FRI 19 - 4 - 2024
 
Date: May 28, 2011
Source: The Daily Star
Sanaa is now divided between bitter and entrenched enemies

By Samia Nakhoul

Reuters

SANAA: Like a Beirut, Belfast or Berlin of old, Sanaa has become a capital divided between entrenched and bitter enemies.
South Sanaa is under the control of President Ali Abdullah Saleh’s security forces, and the north is mainly controlled by General Ali al-Mohsen al-Ahmar, one of Yemen’s most powerful military leaders who defected in March to protesters demanding the end of Saleh’s nearly 33-year-old rule.


Heavily armed soldiers behind barricades, sandbags and checkpoints separate the two sides as they continue a week-long battle that may decide the future of a failing state convulsed by protests for the past four months.
The fighting, pitting forces loyal to Saleh against members of the country’s most powerful tribe, the Hashed led by Sadiq al-Ahmar, was the bloodiest Yemen has seen since anti-government protests began in January.
Sporadic explosions could be heard near the site where thousands of protesters are still camped. Black smoke from mortar fire mixes with the haze of pollution and dust that hangs over the Yemeni capital like a shroud.


Sanaa is shabby and run-down at the best of times but after the months of protests, the barricaded streets have an air of destitution and decay with mounds of uncollected rubbish, swamps and leaking sewage as the principal features.
Queues outside petrol stations, banks and food shops testify to the fear gripping the capital of 2.5 million. Several electronic and clothes shops were open but few buyers were around except those shopping for food.
Now that fighting is escalating after a tense but mostly contained standoff between Saleh’s supporters and opponents, panic is beginning to grip the city.
Residents are fleeing Sanaa by the hundreds, hurriedly fastening possessions to the roofs of cars, hoping to escape the violence that has killed more than 80 people since Monday.


“I fear war. This is why I bought a bag of flour, rice, beans and canned cheese to ensure we have food,” said Mansour al-Fayed as he shopped.
Supermarket owners said the influx of residents wanting to buy food provisions has doubled over the past two days, with sales of essential items such as rice, sugar, and beans equaling a month’s worth in normal times.
But in a country where 40 percent of the population live on only two dollars a day, not many people can afford to stock up on food. Many destitute Yemenis simply rely on mosques and charities to survive.
Even before the popular uprising started to bring Yemen to a halt, its economy was prostrate. Now four months of unrest have cost the economy $5 billion and decimated one of Yemen’s main foreign currency earners by keeping tourists away.

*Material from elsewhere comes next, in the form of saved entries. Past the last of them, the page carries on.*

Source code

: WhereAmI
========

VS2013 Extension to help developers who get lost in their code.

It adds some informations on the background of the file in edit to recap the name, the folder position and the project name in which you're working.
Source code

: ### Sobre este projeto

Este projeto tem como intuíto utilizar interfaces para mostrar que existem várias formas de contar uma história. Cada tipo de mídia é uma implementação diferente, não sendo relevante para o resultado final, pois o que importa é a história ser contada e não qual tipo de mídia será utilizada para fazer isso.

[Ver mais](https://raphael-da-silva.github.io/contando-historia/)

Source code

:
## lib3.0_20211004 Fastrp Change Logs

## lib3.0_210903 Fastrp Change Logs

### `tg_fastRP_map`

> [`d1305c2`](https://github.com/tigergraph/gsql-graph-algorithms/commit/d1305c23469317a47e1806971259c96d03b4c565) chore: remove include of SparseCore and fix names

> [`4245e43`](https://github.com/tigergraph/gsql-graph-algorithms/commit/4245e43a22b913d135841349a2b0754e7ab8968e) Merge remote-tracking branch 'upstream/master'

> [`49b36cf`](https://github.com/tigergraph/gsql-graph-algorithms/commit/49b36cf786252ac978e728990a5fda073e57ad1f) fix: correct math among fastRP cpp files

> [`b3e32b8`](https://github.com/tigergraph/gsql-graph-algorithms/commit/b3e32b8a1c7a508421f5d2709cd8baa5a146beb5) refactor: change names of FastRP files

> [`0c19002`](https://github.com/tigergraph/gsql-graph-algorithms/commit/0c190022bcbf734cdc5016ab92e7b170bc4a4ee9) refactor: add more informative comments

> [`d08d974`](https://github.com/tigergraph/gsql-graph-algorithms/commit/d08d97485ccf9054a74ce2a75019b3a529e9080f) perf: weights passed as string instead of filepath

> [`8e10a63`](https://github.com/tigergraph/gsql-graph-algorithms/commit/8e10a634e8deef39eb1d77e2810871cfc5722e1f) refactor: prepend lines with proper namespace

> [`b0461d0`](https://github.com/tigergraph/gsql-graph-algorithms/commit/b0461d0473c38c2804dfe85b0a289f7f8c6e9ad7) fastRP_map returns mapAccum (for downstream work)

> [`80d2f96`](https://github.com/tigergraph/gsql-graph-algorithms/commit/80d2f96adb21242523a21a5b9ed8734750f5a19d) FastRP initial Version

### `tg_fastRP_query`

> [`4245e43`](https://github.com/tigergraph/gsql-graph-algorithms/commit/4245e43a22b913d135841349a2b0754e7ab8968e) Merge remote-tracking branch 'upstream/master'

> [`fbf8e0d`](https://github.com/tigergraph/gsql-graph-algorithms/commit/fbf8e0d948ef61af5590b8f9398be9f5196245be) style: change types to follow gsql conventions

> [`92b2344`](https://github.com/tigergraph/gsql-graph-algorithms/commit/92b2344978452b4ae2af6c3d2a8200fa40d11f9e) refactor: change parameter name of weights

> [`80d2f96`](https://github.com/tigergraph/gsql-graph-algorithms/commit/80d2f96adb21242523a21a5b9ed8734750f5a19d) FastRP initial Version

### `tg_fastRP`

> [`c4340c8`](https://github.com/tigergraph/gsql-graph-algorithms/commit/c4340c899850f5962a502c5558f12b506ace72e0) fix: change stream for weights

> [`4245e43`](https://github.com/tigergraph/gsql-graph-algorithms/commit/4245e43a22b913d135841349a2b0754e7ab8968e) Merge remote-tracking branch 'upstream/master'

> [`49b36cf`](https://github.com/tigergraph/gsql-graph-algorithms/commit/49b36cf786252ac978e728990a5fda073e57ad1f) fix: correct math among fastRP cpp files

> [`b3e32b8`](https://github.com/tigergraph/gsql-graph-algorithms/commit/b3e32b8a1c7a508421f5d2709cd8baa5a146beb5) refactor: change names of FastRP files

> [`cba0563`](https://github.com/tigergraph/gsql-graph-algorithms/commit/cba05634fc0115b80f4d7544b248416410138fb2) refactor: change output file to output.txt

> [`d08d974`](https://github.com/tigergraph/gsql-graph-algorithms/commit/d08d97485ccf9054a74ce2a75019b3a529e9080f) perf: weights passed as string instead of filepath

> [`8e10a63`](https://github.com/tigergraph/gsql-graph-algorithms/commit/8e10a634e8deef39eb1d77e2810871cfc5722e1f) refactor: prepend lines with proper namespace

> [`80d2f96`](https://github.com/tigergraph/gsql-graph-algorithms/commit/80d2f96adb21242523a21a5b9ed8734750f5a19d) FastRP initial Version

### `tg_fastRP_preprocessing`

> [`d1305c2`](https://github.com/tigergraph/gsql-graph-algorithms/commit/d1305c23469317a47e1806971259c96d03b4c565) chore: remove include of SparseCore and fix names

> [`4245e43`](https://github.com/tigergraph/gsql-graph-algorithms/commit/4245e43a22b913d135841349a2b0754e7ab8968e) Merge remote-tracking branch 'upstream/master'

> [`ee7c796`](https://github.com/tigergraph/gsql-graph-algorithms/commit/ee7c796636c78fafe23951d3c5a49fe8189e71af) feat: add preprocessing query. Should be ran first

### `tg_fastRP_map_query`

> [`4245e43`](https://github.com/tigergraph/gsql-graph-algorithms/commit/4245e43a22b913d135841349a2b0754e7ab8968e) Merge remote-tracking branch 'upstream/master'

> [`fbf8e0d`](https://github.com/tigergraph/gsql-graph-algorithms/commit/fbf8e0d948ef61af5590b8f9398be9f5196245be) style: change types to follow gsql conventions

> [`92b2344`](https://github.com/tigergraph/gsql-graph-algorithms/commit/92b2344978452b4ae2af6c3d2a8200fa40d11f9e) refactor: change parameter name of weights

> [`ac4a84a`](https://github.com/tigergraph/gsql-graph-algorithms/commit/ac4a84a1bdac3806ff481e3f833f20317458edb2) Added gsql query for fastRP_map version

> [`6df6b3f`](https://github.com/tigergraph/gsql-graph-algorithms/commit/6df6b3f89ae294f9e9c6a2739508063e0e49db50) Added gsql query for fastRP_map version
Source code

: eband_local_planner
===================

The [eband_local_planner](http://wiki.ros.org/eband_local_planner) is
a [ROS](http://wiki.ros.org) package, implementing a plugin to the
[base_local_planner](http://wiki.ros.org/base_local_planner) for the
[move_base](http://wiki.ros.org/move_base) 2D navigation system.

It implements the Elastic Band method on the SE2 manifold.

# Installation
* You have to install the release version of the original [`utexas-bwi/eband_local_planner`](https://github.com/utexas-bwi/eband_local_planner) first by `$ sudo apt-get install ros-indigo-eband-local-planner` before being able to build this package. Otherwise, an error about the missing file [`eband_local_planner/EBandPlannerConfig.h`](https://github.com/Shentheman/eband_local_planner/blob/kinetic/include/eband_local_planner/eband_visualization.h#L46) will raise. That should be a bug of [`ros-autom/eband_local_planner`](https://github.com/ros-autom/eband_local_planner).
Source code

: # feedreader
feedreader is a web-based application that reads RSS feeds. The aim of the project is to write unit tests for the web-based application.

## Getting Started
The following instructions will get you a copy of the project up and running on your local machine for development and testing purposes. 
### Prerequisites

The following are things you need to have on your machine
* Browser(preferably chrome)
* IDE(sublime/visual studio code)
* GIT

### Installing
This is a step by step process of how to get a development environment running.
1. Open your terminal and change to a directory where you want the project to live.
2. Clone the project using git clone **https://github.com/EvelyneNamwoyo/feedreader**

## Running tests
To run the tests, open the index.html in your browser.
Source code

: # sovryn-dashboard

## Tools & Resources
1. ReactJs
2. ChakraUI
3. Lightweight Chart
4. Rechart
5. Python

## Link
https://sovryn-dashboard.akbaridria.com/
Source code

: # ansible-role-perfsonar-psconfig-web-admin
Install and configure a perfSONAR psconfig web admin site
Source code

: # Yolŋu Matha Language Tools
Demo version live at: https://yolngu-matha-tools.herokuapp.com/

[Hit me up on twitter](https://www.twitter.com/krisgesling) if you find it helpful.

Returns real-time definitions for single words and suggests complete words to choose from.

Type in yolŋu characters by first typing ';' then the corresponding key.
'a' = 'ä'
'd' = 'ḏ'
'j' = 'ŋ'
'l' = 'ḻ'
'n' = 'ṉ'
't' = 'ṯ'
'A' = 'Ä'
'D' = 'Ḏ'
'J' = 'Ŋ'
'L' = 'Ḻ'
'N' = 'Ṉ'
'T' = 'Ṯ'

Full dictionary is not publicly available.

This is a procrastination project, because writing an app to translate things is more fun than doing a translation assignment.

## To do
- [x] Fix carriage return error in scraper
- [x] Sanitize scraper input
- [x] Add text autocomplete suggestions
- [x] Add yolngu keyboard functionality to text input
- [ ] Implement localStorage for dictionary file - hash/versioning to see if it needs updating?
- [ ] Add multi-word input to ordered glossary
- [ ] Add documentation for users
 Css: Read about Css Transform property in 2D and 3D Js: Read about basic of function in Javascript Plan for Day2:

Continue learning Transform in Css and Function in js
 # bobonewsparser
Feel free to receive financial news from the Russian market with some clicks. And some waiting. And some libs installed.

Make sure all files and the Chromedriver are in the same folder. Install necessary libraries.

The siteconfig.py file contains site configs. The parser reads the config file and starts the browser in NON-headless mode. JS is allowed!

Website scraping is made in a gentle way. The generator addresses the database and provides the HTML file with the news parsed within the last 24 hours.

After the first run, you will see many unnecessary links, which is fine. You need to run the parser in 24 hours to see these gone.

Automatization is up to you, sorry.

Two thirds of Yemen’s population, already the largest in the peninsula and set to double by 2035, are under 24 years old. The literacy rate is 33 percent for women and 49 percent for men and unemployment stands at around 40 percent.
At the protest camp, where revolutionary songs blared amid multi-colored tents made of plastic sheets, the demonstrators seem almost like a forgotten cause.
Most voiced concern at the turn of events and what they described as Saleh’s readiness to resort to civil war rather than quit peacefully.
“The Ahmar family are part of the revolution and the president is trying to turn it into civil war,” said Ahmad al-Malahi, a 39-year-old medical doctor.


“This president has oppressed us. Imagine with all the resources of Yemen the people live in abject poverty … There is no other people in the peninsula who live under such conditions: poverty, backwardness, unemployment and corruption.
“All the government revenues and all the foreign aid to Yemen are going straight to their [the regime’s] pockets.”
Most said they were determined to continue their protests because they saw no future for their children under Saleh.
“Saleh has destroyed our country and our youths,” said Mohammad al- Jaradi, a retired soldier, 50. “He crushed our future and we accepted our lot but we want to save the future of our sons. This is why we will not back down and won’t be silenced so that ours sons will have a better future.”


Many residents blame Saleh for the woes of this tribal state, awash with weaponry and corruption and racked by a secessionist movement in the south, a Shiite insurrection in the north and a growing Al-Qaeda presence in the center.
They said Saleh favored a one-man, one-family rule, granting monopoly and privileges to his sons, relatives and associates while following a divide-and-rule policy among tribes and factions in order to tighten his grip on power in the country.
“Yemen has been heading to the abyss. Those who have connections get a job and others don’t. Under this government and regime there is no future for us,” said Meshaal Jahhaf, a 22-year-old graduate of languages.